Au cours des dernières heures, une image a attiré l’attention de la communauté des spécialistes à l’échelle mondiale. Plus précisément, une série de photographies a confirmé que les mythiques chasseurs MiG-29 de la Force aérienne serbe sont en train d’être équipés de missiles de croisière CM-400 fournis par la Chine, dans le cadre du renforcement de la coopération militaire entre Belgrade et Pékin.

Sur la photographie mentionnée, accompagnée d’une autre publiée ultérieurement, on peut voir l’un des MiG-29 encore en service dans la Force aérienne serbe équipé de deux missiles de croisière CM-400, un développement de l’entreprise China Aerospace Science and Industry Corporation (CASIC), conférant ainsi à cet appareil d’origine soviétique/russe des capacités de combat air-sol uniques dans la région des Balkans.
Avant d’entrer dans les détails particuliers concernant le missile, ainsi que les éventuels efforts entrepris par des techniciens serbes et chinois pour l’intégration missile-aéronef, il convient de mentionner que la Force aérienne serbe possède actuellement comme principal avion de combat le MiG-29, ces appareils étant des survivants des unités acquises dans les années 1980 à l’époque de l’ancienne Yougoslavie.

Après les conflits qui ont conduit à la désintégration du pays, la Serbie est parvenue à maintenir un noyau réduit de MiG-29, survivants de l’opération Allied Force menée par l’OTAN. Actuellement, bien que les chiffres de disponibilité puissent varier, le pays disposerait, après avoir reçu des exemplaires transférés par Moscou, d’une flotte composée de quatorze appareils modestement modernisés vers la version « MiG-29SM+ ».
À l’avenir, il convient également de souligner que, compte tenu des difficultés liées à leur maintenance et à leur soutien — largement rendus possibles grâce aux bonnes relations historiques entre la Serbie et la Russie —, leur maintien en service est devenu de plus en plus complexe au fil des années.

Cela a conduit Belgrade à lancer l’un de ses plans de modernisation militaire les plus ambitieux avec l’achat à la France de douze (12) nouveaux chasseurs Dassault Rafale, suivant ainsi l’exemple de la Croatie, qui a déjà intégré ses Rafale F3R après leur transfert depuis l’Armée de l’air et de l’espace française.
Bien que la signature du contrat et sa mise en œuvre semblaient définir l’avenir des MiG-29, qui devaient rester en service jusqu’à l’arrivée de leur remplaçant français avant leur retrait, l’intégration de nouveaux armements chinois, comme les missiles CM-400 mentionnés et des bombes, pourrait indiquer que, malgré l’incorporation des Rafale, ces appareils pourraient continuer à opérer dans un autre rôle axé sur des missions d’attaque de type standoff.

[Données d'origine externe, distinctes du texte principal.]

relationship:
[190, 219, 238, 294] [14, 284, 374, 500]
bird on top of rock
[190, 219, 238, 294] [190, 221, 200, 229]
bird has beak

En revenant à la présence des missiles chinois sur les MiG-29 serbes, il convient également de mentionner les liens croissants entre Belgrade et Pékin, où le gouvernement chinois se positionne comme une alternative et un nouveau fournisseur d’équipements militaires, un rôle historiquement occupé par la Russie.
Avant la confirmation de la fourniture des missiles CM-400, les Forces armées serbes avaient déjà incorporé et opèrent leurs nouveaux systèmes de défense aérienne FK-3, version d’exportation du HQ-22 en service dans la Force aérienne de l’Armée populaire de libération (PLAAF).

Dans la poursuite de l’analyse, il convient également de mentionner que l’intégration du binôme CM-400/MiG-29 a été rendue possible grâce à la fourniture d’autres équipements fournis par la Chine, parmi lesquels se distingue le Standalone Weapon Fire Control System (SWFCS) de CATIC — désigné WZHK-1 — qui permet l’intégration de missiles et de bombes de cette origine sur d’autres plateformes de combat ; comme en témoigne une autre photographie montrant un autre MiG-29, ou le même appareil, équipé d’une bombe guidée de 1 000 livres LS6-500.
En revenant sur le CM-400, il convient de souligner les capacités standoff et d’attaque à longue portée qu’il confère à la Force aérienne serbe, ce missile étant décrit comme un missile quasi balistique lancé depuis les airs. Propulsé par un moteur-fusée à combustible solide, il pourrait être hautement manœuvrable et particulièrement adapté aux attaques antisurface.

Enfin, avec la confirmation de sa fourniture — bien qu’il ne soit pas encore possible de clarifier son niveau opérationnel ni de savoir si les vols enregistrés étaient des essais et évaluations — la Serbie est devenue un nouvel opérateur du CM-400, le premier ayant été la Force aérienne du Pakistan, qui les emploie sur ses chasseurs JF-17 Thunder.